Look through the lines below and copy each one that includes "among".

[[ DATA SECTION open ]]

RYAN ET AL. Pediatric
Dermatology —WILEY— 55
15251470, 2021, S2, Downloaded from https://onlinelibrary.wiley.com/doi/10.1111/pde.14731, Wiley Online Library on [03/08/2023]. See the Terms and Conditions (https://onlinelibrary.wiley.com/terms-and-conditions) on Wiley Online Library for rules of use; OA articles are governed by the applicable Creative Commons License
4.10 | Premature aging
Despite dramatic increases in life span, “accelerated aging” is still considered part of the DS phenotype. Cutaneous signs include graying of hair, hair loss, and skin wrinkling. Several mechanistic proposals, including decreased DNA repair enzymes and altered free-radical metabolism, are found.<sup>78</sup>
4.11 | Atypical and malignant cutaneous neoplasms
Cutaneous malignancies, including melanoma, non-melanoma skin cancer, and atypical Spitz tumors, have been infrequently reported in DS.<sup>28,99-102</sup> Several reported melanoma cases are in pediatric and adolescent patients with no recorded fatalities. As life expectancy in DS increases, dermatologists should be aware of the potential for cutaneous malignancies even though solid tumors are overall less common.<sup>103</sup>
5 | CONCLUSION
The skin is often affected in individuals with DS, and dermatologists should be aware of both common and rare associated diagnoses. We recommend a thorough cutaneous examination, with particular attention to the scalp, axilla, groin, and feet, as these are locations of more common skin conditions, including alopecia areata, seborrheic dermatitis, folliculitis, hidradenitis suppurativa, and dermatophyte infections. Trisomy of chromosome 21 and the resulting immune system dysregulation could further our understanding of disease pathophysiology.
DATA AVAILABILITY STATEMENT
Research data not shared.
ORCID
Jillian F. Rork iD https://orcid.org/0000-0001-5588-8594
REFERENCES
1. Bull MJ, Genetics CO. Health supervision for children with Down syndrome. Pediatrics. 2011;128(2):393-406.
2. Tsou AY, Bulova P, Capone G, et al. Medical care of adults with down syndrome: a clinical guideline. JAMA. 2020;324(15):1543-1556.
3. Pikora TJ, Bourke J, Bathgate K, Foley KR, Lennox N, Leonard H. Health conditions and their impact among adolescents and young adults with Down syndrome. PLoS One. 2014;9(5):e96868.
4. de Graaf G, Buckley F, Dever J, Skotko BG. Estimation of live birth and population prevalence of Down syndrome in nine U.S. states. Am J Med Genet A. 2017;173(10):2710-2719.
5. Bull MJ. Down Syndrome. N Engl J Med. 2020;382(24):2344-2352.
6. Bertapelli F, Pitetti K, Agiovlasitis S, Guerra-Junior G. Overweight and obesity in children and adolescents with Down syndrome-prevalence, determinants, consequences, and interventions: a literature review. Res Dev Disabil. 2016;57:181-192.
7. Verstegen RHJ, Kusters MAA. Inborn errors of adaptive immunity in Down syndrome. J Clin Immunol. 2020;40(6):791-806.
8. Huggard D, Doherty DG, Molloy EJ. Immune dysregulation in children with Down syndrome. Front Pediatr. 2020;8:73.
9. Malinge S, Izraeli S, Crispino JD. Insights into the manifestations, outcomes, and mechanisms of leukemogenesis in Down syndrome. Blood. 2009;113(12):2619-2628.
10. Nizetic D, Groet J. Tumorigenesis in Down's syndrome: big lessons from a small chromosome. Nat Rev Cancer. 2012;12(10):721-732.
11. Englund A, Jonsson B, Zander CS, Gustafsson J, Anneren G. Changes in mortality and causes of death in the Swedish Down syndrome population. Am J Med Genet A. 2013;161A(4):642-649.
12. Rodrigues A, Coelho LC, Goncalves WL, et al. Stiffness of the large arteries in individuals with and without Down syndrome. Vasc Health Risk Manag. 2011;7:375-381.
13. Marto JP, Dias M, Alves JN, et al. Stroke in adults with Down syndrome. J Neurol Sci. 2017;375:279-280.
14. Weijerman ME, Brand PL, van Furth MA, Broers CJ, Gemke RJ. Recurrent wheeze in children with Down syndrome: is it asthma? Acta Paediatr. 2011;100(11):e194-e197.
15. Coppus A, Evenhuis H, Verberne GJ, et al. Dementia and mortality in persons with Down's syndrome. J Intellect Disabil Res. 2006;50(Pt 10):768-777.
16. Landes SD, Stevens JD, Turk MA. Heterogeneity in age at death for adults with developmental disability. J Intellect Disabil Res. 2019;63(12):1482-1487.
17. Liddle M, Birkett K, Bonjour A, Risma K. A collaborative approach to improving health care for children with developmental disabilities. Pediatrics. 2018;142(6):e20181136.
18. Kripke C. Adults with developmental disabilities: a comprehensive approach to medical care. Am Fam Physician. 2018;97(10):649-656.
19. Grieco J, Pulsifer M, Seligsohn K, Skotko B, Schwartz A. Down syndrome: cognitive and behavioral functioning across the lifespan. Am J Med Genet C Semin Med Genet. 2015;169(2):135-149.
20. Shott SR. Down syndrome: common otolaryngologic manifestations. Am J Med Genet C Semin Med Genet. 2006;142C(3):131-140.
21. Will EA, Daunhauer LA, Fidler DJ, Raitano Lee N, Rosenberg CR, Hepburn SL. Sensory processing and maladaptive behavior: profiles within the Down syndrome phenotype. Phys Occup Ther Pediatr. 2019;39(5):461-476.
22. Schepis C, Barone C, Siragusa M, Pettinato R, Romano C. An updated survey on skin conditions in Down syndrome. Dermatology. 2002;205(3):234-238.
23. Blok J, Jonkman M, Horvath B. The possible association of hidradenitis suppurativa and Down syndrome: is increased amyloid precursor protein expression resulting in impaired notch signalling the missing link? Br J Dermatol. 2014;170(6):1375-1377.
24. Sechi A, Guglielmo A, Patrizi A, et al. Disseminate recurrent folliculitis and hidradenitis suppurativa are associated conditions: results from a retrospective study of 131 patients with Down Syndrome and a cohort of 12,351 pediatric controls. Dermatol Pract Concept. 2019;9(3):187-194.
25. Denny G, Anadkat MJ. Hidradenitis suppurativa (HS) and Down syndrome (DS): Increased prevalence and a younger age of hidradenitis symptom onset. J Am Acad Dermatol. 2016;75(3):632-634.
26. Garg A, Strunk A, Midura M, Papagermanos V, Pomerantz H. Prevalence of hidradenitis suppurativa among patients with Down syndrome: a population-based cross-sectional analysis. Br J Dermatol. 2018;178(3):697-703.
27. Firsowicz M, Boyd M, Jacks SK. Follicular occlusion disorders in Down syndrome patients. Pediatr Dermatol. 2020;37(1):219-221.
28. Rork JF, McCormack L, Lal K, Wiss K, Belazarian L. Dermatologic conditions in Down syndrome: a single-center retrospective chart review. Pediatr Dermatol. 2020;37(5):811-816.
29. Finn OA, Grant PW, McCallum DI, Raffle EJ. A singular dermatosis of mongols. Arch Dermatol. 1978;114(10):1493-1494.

[[ DATA SECTION closed ]]

-- SOLUTION FOR THIS TASK --
3. Pikora TJ, Bourke J, Bathgate K, Foley KR, Lennox N, Leonard H. Health conditions and their impact among adolescents and young adults with Down syndrome. PLoS One. 2014;9(5):e96868.
26. Garg A, Strunk A, Midura M, Papagermanos V, Pomerantz H. Prevalence of hidradenitis suppurativa among patients with Down syndrome: a population-based cross-sectional analysis. Br J Dermatol. 2018;178(3):697-703.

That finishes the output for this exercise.